Practice, practice, practice!
And ask questions from teachers, even if you feel you understand what's being taught, to consolidate your knowledge.
Learn from your mistakes; when you get a test back make sure you spend most of your time trying to analyse these and rectify them by doing them again. Don't be like those idiots who spend their entire time comparing scores nor those attention whores who are like 'fcuk i lost 1 mark bro i'm so bad now feel me...'
Simply thinking you understand what's in the book isn't good enough. In fact, in spesh particularly, I found myself making a lot of careless mistakes early on because I lacked practice. I think there's also a section of the study design which, unlike methods, mandates that students should have experience dealing with 'large numbers' or 'numbers which are challenging to manipulate and deal with' so definitely get used to that.
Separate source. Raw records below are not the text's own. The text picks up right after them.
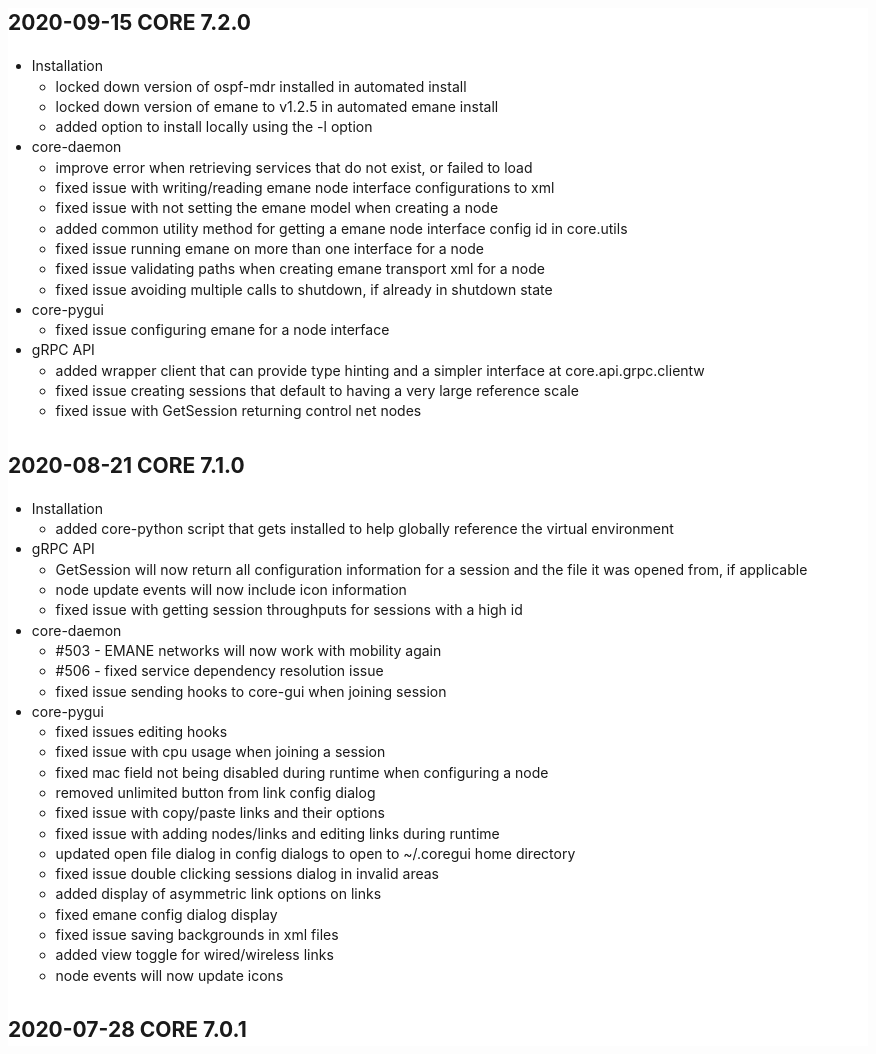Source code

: ## 2020-09-15 CORE 7.2.0

* Installation
    * locked down version of ospf-mdr installed in automated install
    * locked down version of emane to v1.2.5 in automated emane install
    * added option to install locally using the -l option
* core-daemon
    * improve error when retrieving services that do not exist, or failed to load
    * fixed issue with writing/reading emane node interface configurations to xml
    * fixed issue with not setting the emane model when creating a node
    * added common utility method for getting a emane node interface config id in core.utils
    * fixed issue running emane on more than one interface for a node
    * fixed issue validating paths when creating emane transport xml for a node
    * fixed issue avoiding multiple calls to shutdown, if already in shutdown state
* core-pygui
    * fixed issue configuring emane for a node interface
* gRPC API
    * added wrapper client that can provide type hinting and a simpler interface at core.api.grpc.clientw
    * fixed issue creating sessions that default to having a very large reference scale
    * fixed issue with GetSession returning control net nodes

## 2020-08-21 CORE 7.1.0

* Installation
    * added core-python script that gets installed to help globally reference the virtual environment
* gRPC API
    * GetSession will now return all configuration information for a session and the file it was opened from, if applicable
    * node update events will now include icon information
    * fixed issue with getting session throughputs for sessions with a high id
* core-daemon
    * \#503 - EMANE networks will now work with mobility again
    * \#506 - fixed service dependency resolution issue
    * fixed issue sending hooks to core-gui when joining session
* core-pygui
    * fixed issues editing hooks
    * fixed issue with cpu usage when joining a session
    * fixed mac field not being disabled during runtime when configuring a node
    * removed unlimited button from link config dialog
    * fixed issue with copy/paste links and their options
    * fixed issue with adding nodes/links and editing links during runtime
    * updated open file dialog in config dialogs to open to ~/.coregui home directory
    * fixed issue double clicking sessions dialog in invalid areas
    * added display of asymmetric link options on links
    * fixed emane config dialog display
    * fixed issue saving backgrounds in xml files
    * added view toggle for wired/wireless links
    * node events will now update icons

## 2020-07-28 CORE 7.0.1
Again, this comes with ongoing practice from working through past SACs and exams.
Alchemy and Cosine beat me to the answer

I love answering questions like this so much
Specialist isn't a fly through subject, if you wanted that further would've been the way to go... All jokes and shot's at further aside I would strongly suggest you stay with or ahead (by however much) in front of your class. It's was the first week of year 12 and I felt like my desk just went through a storm, there's paper with working out etc everywhere. It's amazing how quickly one can fall behind, struggle learning the new topics and regret choosing the subject 2 weeks into year 12 VCE.
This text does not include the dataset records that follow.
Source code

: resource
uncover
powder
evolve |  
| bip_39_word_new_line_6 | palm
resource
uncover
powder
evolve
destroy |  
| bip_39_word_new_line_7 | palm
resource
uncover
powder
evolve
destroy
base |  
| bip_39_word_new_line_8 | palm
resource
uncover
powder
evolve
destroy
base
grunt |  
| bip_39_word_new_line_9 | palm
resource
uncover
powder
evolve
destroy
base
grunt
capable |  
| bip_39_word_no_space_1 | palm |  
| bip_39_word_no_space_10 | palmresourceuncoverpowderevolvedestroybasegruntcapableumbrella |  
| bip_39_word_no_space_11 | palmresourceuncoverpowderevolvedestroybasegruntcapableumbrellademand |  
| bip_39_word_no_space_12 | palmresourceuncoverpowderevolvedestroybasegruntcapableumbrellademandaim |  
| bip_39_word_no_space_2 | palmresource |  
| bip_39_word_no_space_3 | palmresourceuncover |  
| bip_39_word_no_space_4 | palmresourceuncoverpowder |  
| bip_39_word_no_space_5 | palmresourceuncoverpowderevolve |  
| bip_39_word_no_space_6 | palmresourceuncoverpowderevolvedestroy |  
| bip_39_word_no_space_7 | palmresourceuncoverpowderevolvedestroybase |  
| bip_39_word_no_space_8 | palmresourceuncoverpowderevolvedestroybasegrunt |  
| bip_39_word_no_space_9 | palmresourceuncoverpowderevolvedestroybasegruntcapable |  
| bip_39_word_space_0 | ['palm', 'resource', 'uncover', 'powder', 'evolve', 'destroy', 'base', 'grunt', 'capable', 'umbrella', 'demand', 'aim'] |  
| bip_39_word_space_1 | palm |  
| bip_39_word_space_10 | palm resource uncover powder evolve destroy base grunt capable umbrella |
I also suggest that you ask questions and plenty of them throughout the year. You're actually benefiting yourself and others who may not be as confident to speak up (my spesh class has 7 people so everyone wrestles to ask questions, not really but it would be a great sight to see them do it). Asking questions also allows the teacher to make assumptions towards your understanding of a subject and shows commitment to it by having a go.
Practice makes perfect. Generalizing (isn't it an s?) but true

. Don't stick to doing only chapter questions though, as my chemistry teacher says "they're the basics and help you when doing the chapter review. These in turn help you with the practice exam questions. If you don't do the basics how do you expect to do the questions that matter? Which are the exam type questions". I literally remember it word for word because he said it every time someone didn't do homework. A quote I absolutely love is: “Repetition is the mother of learning, the father of action, which makes it the architect of accomplishment.”- Zig Ziglar. A bit like free throws in basketball, no?
Do what you teachers suggest, do any extra work they tell you will benefit, ask for extra stuff if you don't get a particular topic because grinding sometimes isn't the answer

but nonetheless, use any extra resources you have because the textbook doesn't have everything!
Disclaimer: I am not a past student, I just want to help out by giving advice
I received from former students and teachers.